Location - Litter boxes should be in a quiet area. While we often place boxes in laundry rooms or utility rooms, loud noises from washers and dryers or furnaces may be intimidating to your cat.
Older cats need to have litter boxes placed in more accessible locations (avoiding stairs, etc) because of arthritis or other illnesses that effect mobility. Kittens may also need a litter box located more closely than an adult.
If your cat is having inappropriate elimination issues, look to where the behavior is occurring- is there something about that area that is more preferable to the cat?
Substrates - Cats may have preferences for the type of material they use to eliminate: sand, pellet or clay litter, smooth surfaces (like sinks or bath tubs) or cloth. If your cat is having elimination problems, offer a variety of litter boxes with different substrates like those listed above or offer a litter box with nothing at all in it. REMEMBER: No scented litter!
Attractiveness of Areas Other than the Litter Box for Elimination
Cats may find another area appealing for the reasons listed above. Also, if an area has been previously soiled, the odor of the urine or feces may be enticing for a cat to eliminate over. Thorough cleaning of soiled areas should be performed.
- Use an enzymatic cleaner that helps break down the proteins in the urine or feces thus neutralizing odors. Soak the area thoroughly and allow to dry. (Nature’s Miracle, Urine Off, Anti-Icky Poo, Urine Away)
- Use objects or deterrents to make the affected area less appealing
a. Plastic liners, aluminum foil, furniture or plants placed over the area
b. Fragranced deodorizers or perfumes or SSScat™ air spray to deter from area
c. Fill sinks or tubs with water to discourage use.
*** If you only clean and deter from an area and do not change the litter box so that it is more appealing for your cat, your cat will find another area to eliminate***
Cats are territorial animals. In the wild cats are solitary and spend most of their time alone. Most cats will develop an area of territory that is outlined or marked by urine or feces to ward off other cats. This is an instinctual behavior. While spaying or neutering will lessen this instinct, it is not eliminated. Indoor cats still have defined areas or territory and while they often tolerate living in multi-cat households, behavioral-territorial elimination problems are common.
- Other cats within the house or outside (seen through doors or windows) are the strongest stimulus for territorial marking but new dogs, babies, or visitors may stimulate a marking response
a. Eliminate visual access to doors or windows if outside cats may be a problem
b. Try to redefine your cat’s territory by using cat trees or providing hiding places or using pheromone sprays.
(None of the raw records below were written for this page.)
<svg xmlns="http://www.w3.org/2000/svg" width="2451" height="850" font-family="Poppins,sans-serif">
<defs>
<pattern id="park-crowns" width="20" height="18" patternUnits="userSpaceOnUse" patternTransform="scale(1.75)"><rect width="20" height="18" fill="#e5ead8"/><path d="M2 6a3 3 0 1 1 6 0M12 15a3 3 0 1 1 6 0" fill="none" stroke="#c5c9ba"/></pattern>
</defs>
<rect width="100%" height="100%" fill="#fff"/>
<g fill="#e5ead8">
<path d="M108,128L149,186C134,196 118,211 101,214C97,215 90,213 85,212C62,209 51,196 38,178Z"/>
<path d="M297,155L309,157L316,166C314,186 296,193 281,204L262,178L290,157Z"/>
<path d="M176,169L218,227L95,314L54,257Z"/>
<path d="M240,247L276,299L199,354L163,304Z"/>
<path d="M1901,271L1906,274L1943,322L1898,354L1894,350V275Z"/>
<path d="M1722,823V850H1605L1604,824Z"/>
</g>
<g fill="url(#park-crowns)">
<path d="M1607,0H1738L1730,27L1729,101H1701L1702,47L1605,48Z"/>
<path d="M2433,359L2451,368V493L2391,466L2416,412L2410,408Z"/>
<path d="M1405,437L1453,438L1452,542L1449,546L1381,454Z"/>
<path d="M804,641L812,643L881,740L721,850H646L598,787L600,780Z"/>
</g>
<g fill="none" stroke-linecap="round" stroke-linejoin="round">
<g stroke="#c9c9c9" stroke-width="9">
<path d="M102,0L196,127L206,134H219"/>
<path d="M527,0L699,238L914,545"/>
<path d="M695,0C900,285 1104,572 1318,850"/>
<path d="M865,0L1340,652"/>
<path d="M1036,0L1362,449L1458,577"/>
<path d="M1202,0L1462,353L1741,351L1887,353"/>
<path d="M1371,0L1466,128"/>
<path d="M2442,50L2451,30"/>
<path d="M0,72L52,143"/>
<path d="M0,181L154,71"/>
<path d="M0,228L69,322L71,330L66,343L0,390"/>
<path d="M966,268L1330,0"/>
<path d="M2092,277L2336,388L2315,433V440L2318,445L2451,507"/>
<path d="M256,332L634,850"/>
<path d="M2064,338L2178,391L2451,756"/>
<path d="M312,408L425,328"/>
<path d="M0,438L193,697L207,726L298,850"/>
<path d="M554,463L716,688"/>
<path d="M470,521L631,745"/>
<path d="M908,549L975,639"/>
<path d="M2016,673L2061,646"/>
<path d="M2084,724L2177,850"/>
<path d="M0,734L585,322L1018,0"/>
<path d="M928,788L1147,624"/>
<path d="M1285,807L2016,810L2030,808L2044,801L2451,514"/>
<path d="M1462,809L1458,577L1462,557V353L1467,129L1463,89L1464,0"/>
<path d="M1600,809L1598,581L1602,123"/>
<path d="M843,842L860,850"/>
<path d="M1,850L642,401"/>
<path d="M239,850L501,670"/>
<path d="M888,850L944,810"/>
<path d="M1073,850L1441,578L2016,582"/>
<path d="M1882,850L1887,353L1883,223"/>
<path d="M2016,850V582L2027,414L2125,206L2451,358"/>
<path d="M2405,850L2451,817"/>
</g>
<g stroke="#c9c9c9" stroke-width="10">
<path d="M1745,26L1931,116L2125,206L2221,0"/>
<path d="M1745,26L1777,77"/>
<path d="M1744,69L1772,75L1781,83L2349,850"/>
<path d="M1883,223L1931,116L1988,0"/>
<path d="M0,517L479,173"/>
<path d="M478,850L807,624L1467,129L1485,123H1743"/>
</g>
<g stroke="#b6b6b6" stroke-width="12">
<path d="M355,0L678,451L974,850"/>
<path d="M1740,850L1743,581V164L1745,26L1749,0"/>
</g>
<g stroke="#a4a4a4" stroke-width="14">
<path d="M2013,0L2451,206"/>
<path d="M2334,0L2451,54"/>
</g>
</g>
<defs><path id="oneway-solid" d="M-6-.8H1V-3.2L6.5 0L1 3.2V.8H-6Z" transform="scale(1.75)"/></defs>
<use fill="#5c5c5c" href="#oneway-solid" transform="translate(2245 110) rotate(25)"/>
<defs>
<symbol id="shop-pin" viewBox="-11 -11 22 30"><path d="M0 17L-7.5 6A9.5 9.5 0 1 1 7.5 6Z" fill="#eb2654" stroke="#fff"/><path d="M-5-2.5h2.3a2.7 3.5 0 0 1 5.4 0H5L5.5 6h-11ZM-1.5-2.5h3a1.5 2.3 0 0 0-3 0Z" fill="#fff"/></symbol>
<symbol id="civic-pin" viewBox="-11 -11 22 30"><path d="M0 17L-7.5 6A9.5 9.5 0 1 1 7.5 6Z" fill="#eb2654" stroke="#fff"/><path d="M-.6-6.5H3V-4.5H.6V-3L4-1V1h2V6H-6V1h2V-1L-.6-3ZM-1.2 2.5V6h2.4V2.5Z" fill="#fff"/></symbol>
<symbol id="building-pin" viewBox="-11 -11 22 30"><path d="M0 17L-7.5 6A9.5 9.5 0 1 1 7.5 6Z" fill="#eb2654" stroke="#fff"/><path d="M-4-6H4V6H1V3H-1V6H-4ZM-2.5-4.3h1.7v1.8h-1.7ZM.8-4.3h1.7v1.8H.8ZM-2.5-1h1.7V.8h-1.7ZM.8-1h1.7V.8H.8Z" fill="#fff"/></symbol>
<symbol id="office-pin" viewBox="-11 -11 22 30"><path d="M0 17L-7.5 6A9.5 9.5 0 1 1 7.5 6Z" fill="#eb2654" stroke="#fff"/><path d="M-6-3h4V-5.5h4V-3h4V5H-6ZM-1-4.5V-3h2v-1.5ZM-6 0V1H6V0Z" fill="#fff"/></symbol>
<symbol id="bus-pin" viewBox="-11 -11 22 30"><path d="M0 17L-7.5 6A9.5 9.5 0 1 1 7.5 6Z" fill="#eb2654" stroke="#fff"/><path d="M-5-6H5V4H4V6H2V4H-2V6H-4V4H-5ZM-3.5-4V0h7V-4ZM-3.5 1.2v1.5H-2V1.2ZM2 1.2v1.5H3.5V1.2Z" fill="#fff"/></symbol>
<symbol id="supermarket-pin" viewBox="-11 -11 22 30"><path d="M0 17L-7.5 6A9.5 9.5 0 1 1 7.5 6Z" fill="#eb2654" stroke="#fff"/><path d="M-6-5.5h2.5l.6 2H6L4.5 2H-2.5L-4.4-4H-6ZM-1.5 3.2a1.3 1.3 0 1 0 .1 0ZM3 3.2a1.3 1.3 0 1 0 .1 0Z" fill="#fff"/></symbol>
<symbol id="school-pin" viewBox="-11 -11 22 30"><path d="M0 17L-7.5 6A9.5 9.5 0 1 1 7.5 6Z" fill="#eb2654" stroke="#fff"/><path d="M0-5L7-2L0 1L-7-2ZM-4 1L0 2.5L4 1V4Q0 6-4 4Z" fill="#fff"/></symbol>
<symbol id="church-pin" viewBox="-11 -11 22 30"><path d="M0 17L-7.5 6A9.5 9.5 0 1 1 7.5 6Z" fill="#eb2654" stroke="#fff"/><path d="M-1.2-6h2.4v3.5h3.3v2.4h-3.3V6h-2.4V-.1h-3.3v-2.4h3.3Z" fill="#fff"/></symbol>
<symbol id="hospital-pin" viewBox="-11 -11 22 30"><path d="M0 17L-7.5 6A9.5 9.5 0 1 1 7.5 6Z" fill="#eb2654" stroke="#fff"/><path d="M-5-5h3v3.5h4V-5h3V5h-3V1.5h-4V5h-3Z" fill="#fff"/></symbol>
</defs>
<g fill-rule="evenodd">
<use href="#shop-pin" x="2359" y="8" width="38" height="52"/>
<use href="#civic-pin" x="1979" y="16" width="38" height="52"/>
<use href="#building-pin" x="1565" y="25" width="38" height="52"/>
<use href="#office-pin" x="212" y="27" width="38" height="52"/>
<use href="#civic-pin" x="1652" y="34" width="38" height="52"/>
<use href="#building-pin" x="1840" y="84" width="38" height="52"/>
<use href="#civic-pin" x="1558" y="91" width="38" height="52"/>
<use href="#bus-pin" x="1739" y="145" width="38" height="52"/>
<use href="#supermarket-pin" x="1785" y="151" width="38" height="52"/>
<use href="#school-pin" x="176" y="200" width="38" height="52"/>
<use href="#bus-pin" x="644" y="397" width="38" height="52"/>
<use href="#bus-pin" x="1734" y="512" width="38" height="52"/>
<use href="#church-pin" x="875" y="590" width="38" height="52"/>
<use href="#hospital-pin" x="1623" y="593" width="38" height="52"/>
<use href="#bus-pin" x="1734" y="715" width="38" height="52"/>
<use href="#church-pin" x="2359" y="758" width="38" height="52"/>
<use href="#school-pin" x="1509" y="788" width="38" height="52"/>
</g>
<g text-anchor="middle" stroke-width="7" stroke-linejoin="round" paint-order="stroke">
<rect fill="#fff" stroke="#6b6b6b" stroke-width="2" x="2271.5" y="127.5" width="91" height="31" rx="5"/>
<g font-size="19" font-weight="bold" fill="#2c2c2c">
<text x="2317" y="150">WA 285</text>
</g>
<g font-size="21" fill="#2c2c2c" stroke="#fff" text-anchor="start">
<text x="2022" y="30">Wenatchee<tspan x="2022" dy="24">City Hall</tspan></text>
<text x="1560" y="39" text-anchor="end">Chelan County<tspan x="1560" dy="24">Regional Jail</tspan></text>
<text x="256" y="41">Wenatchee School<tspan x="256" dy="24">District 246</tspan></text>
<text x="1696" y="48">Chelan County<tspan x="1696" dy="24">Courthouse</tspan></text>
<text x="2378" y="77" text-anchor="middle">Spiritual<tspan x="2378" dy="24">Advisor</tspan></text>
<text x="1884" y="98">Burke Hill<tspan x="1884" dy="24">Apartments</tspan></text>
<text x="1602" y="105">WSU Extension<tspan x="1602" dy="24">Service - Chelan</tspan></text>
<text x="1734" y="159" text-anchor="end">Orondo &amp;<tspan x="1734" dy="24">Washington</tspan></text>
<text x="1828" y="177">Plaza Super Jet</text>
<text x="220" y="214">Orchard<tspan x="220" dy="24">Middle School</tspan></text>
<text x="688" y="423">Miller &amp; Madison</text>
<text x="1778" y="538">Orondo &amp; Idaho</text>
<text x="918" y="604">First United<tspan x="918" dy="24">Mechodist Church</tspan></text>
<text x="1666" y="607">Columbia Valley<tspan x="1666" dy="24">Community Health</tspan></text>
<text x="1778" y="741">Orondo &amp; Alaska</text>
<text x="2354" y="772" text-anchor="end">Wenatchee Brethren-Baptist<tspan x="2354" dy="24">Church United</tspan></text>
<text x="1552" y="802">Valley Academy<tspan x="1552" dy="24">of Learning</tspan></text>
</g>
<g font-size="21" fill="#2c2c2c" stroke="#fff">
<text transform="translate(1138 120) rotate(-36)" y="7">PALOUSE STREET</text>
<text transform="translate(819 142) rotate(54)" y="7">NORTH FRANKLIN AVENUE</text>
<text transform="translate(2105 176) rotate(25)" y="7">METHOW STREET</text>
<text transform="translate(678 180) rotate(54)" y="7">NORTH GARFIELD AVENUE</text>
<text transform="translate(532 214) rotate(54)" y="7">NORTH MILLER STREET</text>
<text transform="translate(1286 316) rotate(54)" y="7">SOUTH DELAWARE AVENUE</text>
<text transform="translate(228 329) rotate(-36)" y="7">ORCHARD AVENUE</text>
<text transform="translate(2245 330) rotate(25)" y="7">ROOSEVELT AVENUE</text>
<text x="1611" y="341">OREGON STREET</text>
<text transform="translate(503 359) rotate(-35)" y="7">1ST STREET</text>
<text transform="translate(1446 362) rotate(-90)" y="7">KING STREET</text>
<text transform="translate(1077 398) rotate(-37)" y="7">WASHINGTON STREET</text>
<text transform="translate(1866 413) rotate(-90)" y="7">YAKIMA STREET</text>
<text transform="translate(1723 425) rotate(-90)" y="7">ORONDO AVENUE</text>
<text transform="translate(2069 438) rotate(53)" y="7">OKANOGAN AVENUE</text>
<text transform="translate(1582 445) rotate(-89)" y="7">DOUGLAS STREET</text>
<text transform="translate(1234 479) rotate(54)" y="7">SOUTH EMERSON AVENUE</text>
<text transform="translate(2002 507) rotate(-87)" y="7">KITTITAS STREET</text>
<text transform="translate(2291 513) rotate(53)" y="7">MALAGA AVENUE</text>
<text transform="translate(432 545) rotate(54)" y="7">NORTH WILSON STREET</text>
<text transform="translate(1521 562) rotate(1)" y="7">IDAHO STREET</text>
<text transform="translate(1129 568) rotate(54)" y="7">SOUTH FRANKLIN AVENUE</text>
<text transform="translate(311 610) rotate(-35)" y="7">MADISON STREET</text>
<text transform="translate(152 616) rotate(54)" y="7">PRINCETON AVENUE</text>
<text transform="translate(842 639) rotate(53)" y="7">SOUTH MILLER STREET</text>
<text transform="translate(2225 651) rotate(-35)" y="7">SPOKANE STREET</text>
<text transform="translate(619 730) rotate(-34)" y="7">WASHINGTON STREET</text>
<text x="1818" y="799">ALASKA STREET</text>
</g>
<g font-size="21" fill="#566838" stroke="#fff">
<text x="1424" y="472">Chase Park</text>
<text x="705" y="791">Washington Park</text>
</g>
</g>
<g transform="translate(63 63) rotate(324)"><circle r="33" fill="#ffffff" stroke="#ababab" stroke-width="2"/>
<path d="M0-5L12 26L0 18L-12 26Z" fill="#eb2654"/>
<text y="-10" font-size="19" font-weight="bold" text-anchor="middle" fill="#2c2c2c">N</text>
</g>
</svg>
c. Use safe deterrent systems (like motion-activated or ultrasonic sound systems) to deter outdoor cats.
d. In some cases, it may be necessary to reduce the number of cats within a household.
- Occasionally medications may be recommended to try to lessen your cat’s instinctual need to mark its territory. Your veterinarian will discuss this option with you.
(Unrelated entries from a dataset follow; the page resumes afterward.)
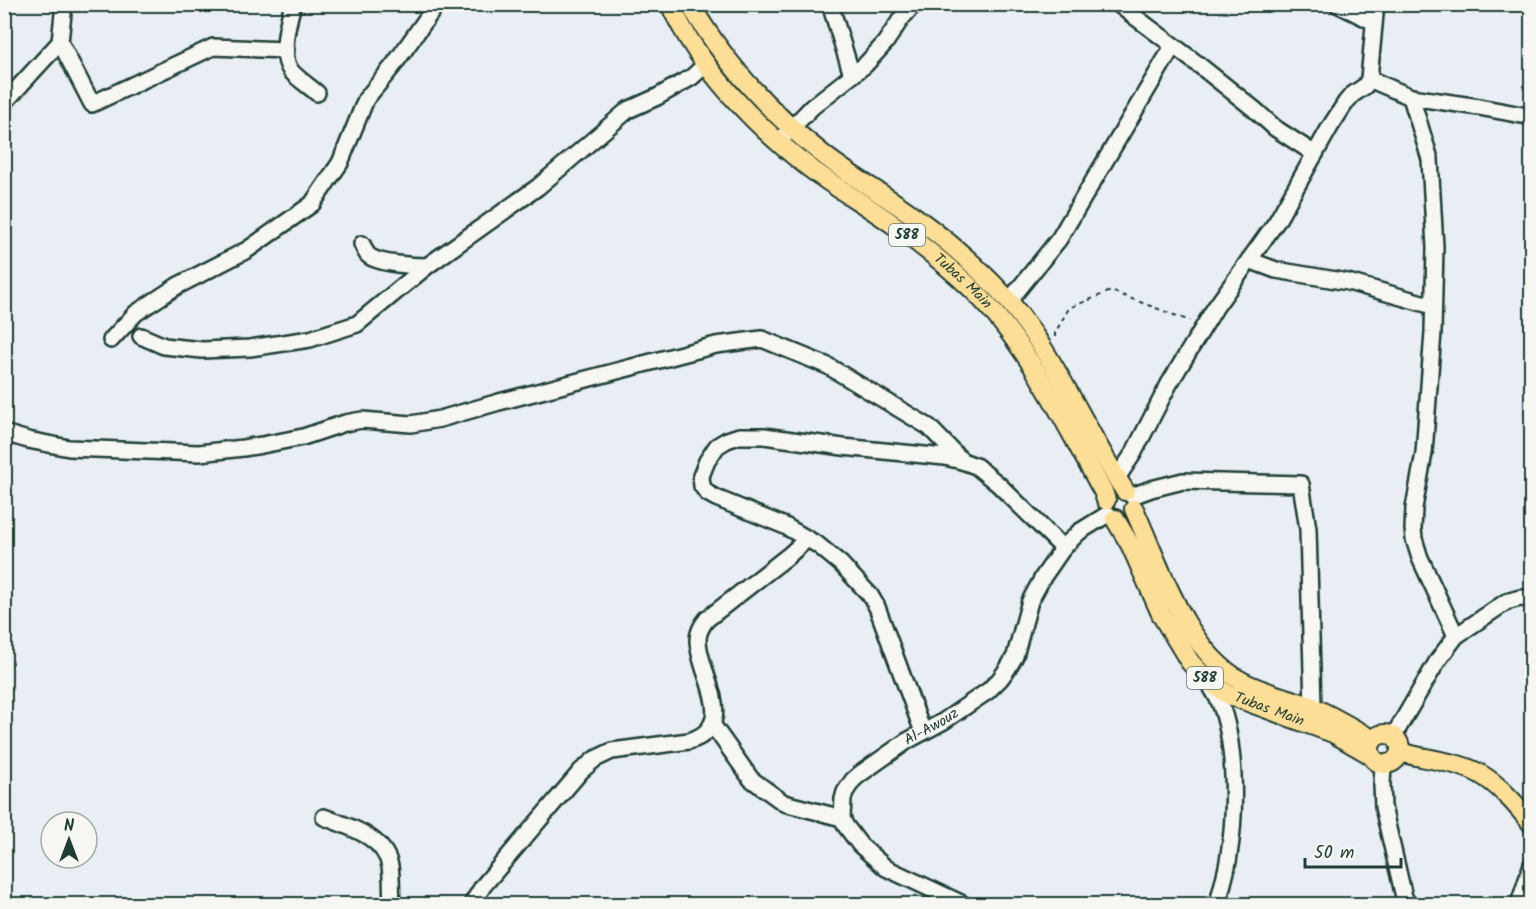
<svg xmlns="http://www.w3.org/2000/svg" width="1536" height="909" viewBox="0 0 1536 909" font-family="Kalam,sans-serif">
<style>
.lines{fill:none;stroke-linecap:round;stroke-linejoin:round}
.minor-casing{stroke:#1f3d34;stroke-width:20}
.major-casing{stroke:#1f3d34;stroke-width:22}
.path{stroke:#1f3d34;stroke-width:2;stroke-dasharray:4.5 4.5;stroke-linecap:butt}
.minor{stroke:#f6f6f2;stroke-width:15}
.major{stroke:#fdde96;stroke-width:18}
.labels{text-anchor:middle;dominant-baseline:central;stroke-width:5;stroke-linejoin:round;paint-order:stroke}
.shield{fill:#f6f6f2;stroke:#60746d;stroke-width:1.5}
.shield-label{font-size:14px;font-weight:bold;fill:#1f3d34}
.street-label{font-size:15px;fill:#1f3d34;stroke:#f6f6f2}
</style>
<rect width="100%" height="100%" fill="#e9eef4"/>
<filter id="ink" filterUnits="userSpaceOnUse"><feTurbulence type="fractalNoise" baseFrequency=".0167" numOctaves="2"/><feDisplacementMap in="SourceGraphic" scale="12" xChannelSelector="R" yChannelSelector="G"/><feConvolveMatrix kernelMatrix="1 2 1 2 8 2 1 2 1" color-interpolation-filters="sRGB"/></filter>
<g filter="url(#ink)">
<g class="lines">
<defs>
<g id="minor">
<path d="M293 4C288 22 279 55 291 71 298 79 309 86 317 93"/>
<path d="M830 4 852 75"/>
<path d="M1118 4 1199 65 1254 109 1275 128 1315 154"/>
<path d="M1337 4 1374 22"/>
<path d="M60 42 92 104 213 47 286 50"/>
<path d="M1369 79 1411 97 1479 107 1532 117"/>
<path d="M1411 97 1430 159 1435 247 1433 332 1424 453 1414 508 1413 529 1414 539 1420 558 1456 636"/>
<path d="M4 103 60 42 64 4"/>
<path d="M784 136 812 107 865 65 885 43 901 19 914 4"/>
<path d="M362 244C364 248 366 254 369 256 380 264 414 266 427 266"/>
<path d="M1249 260 1276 270 1348 282 1433 306"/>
<path d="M1009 301 1059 239 1173 46"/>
<path d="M141 336 164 346 202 350 250 348 310 339 357 324 427 266 538 187 628 110 657 97 692 77 706 64"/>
<path d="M111 340 136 313 177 286 247 250 312 204 340 163 366 99 393 66 437 4"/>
<path d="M4 433 28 440 69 448 199 453 243 448 262 445 303 437 345 423 362 420 411 424 440 419 499 402 716 345 762 339 828 366 929 427 962 461"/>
<path d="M1117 478 1133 454 1169 384 1215 308 1277 221 1330 127 1346 102 1352 95 1365 86 1369 79 1376 4"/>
<path d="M1132 496 1151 489 1183 481 1301 484 1308 529 1313 707"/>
<path d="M1209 682C1212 689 1217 696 1220 703 1236 743 1236 812 1229 855 1227 872 1221 888 1218 904"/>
<path d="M712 724 751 779 784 803 842 818"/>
<path d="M923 732 877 607 870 595 841 564 818 545 785 526 716 498 707 493 702 486 701 476 707 461 717 446 727 440 739 436H764L843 447 945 457 962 461 976 466 998 484 1063 548"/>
<path d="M1393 737 1438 660 1456 636 1506 602 1520 598 1532 599"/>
<path d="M1383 764 1382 785 1383 807 1404 897 1408 904"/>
<path d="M324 817C349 827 384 836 390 866 392 879 391 892 392 904"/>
<path d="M472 904 483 886 581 771 595 759 612 751 689 741C741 725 698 674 698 640 698 632 702 625 707 619L788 556 807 539"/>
<path id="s1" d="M963 904 886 868 860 845 845 825 842 818 843 799 845 792 853 780 860 774 907 741 944 721 988 691 1000 679 1008 668 1015 656 1030 601 1043 577 1063 548 1079 532 1108 514"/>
<path d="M1519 904 1532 864"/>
</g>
<g id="major">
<path id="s2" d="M670 4C699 68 756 127 811 169 839 190 870 207 898 228 924 247 949 267 972 289 1029 345 1064 422 1103 491L1106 500"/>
<path d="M690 4C725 64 771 114 825 156 852 177 883 194 911 214 937 233 962 253 984 275 1048 335 1078 419 1125 491"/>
<path d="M1134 509C1160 566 1185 651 1243 682 1264 693 1289 698 1312 707 1333 716 1353 728 1373 740"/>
<path id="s3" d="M1115 519 1131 546 1162 616 1190 662 1208 681 1229 695 1333 733 1371 755"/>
<circle cx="1385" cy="749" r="15"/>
<path d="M1400 752C1426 760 1462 761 1485 777 1503 789 1518 807 1532 824"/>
</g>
</defs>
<use href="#minor" class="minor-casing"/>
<use href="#major" class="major-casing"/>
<path class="path" d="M1055 337V333L1069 308 1111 291 1190 321"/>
<use href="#minor" class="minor"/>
<use href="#major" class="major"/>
</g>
</g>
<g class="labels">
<g class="shield">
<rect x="889" y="224" width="36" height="22" rx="4.5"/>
<rect x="1187" y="667" width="36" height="22" rx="4.5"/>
</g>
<g class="shield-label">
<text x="907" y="235">588</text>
<text x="1205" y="678">588</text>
</g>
<g class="street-label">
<text stroke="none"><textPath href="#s2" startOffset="408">Tubas Main</textPath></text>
<text stroke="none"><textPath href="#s3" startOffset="256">Tubas Main</textPath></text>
<text stroke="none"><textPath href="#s1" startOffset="288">Al-Awouz</textPath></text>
</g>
</g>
<rect width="1536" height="909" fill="none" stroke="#f6f6f2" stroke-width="24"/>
<rect x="12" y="12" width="1512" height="885" fill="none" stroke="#1f3d34" stroke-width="2" filter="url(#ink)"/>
<g transform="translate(69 840)"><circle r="28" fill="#f6f6f2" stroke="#a0aca6" stroke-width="1.5"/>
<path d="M0-4.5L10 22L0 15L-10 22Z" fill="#1f3d34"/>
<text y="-9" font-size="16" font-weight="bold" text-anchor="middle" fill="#1f3d34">N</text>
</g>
<path d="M1305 858v9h96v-9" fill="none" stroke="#1f3d34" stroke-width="3"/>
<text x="1314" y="858" font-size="18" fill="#1f3d34" stroke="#f6f6f2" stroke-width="4.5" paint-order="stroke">50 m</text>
</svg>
- Offering some cats access to outside may eliminate inappropriate elimination problems. Letting cats go outside is not without risks. Potential hazards include toxins, trauma, or disease transmission from other animals. If other options have been tried and the inappropriate behavior is still a problem, this may be an acceptable option. Cat safe fences and enclosures can provide safe outdoor access while reducing the risk of exposure to safety hazards.
We understand that inappropriate elimination is an extremely frustrating problem. It is our hope that the guidelines above will help identify some of the areas that may be a source of house soiling. In some cases, the problem may not be as easily identified. Veterinarians that specialize in animal behavior are available in the area for consultations or to make house calls to try to help in these cases. We work with these specialists to identify possible causes of the inappropriate behavior and to try to remediate the problem. Inappropriate elimination is the most common behavioral problem in cats. It is also the number one reason why cats are surrendered to shelters or euthanized. We are here to try to avoid this and help any way we can.